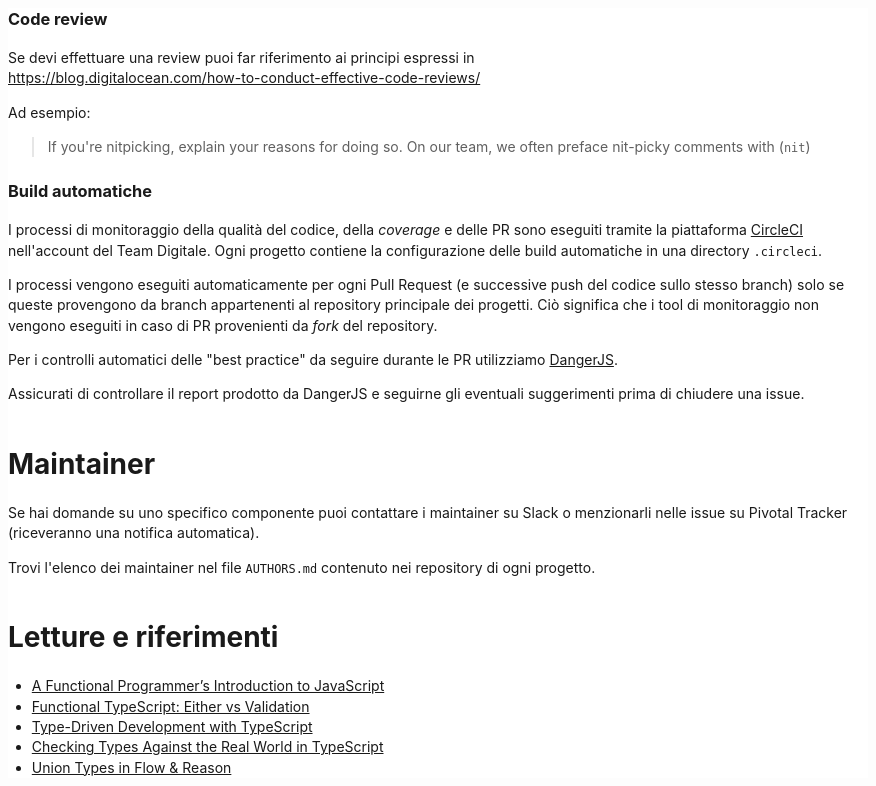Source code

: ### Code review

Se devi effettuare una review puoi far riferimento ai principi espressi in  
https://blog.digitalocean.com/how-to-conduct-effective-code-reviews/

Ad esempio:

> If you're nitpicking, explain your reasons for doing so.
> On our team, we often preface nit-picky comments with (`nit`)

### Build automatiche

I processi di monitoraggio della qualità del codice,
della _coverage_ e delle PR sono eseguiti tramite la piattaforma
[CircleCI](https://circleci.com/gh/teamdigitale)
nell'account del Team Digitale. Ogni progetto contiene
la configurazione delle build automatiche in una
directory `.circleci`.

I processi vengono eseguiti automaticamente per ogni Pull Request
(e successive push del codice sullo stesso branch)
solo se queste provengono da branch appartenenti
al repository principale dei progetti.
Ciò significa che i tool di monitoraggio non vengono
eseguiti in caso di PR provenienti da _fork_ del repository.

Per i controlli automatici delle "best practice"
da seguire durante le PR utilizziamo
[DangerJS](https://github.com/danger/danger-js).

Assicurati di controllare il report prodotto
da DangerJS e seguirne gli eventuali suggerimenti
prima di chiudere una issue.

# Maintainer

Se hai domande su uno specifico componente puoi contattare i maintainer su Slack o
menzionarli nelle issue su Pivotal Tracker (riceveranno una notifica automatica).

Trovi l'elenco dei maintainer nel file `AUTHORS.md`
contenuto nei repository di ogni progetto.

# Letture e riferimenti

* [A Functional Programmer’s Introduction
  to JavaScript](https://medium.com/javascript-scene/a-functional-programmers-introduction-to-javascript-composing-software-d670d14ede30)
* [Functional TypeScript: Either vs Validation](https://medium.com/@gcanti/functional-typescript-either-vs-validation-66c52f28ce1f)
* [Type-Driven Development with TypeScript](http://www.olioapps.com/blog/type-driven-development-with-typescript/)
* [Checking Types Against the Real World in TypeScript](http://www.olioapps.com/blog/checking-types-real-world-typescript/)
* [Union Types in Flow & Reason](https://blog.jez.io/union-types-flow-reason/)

---

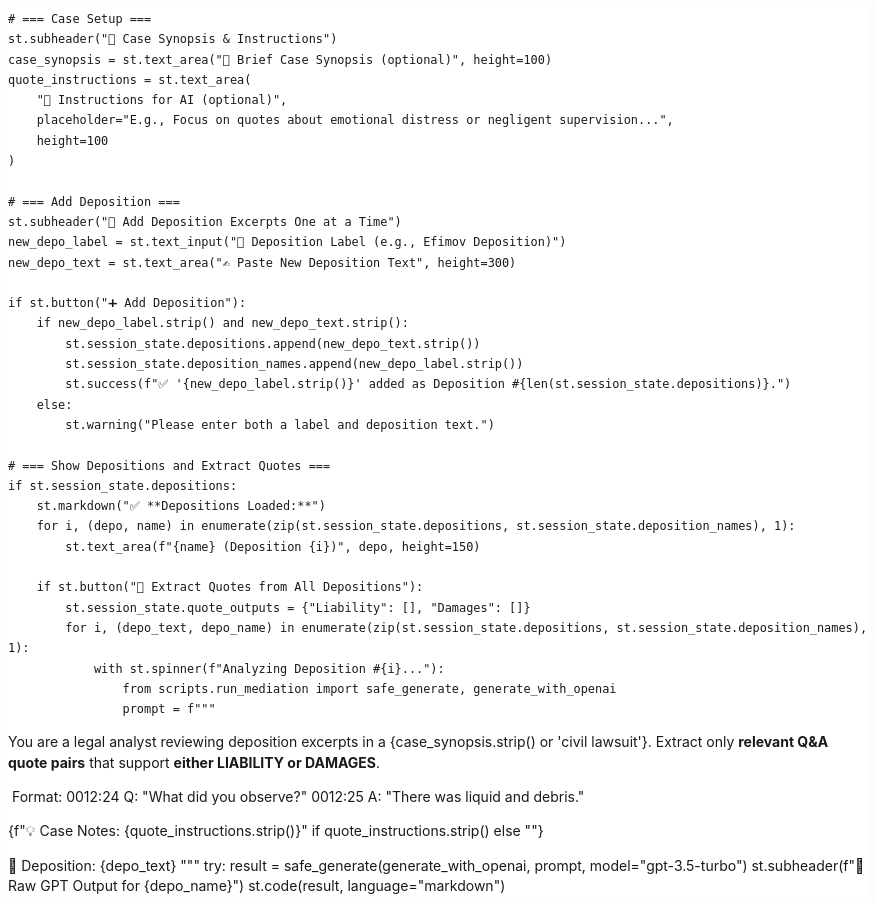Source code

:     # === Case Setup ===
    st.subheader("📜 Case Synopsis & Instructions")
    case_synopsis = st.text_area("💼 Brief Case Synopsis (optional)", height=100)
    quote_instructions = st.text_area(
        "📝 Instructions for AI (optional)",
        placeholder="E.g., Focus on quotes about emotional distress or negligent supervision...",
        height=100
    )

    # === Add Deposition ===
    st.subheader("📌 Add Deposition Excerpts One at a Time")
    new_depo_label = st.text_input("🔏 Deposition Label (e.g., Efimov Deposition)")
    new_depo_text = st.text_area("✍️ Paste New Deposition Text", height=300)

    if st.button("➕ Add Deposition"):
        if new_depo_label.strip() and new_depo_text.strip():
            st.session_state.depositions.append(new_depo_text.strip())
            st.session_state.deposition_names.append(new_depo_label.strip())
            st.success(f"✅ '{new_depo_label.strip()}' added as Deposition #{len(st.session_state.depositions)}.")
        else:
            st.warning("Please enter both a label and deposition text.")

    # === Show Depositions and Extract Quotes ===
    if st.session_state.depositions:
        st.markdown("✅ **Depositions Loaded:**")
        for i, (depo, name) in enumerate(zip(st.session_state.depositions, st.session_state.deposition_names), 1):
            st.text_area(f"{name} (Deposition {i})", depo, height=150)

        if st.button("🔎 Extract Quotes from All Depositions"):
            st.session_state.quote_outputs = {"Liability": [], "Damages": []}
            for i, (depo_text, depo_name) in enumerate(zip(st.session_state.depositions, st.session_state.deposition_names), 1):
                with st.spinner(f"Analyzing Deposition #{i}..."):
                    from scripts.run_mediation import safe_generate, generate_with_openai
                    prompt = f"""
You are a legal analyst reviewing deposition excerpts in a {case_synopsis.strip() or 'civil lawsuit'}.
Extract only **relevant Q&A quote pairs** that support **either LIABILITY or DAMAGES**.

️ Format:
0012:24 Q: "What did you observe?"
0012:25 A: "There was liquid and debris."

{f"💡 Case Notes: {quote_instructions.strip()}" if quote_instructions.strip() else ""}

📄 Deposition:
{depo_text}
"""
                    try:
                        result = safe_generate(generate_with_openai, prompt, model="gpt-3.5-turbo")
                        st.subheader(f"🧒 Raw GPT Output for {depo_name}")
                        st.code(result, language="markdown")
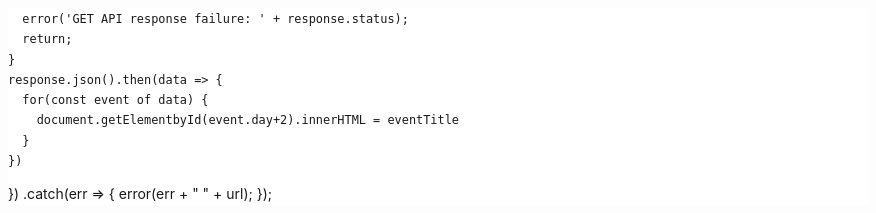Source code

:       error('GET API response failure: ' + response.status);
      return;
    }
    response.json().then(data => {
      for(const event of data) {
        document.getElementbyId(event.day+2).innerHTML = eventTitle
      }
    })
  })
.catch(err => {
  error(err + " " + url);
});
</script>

- **EXERCISE DETAILS**:
State how many lines of the records above hold the word "subheader", adding nothing beyond the number.

- **TASK RESULT**:
3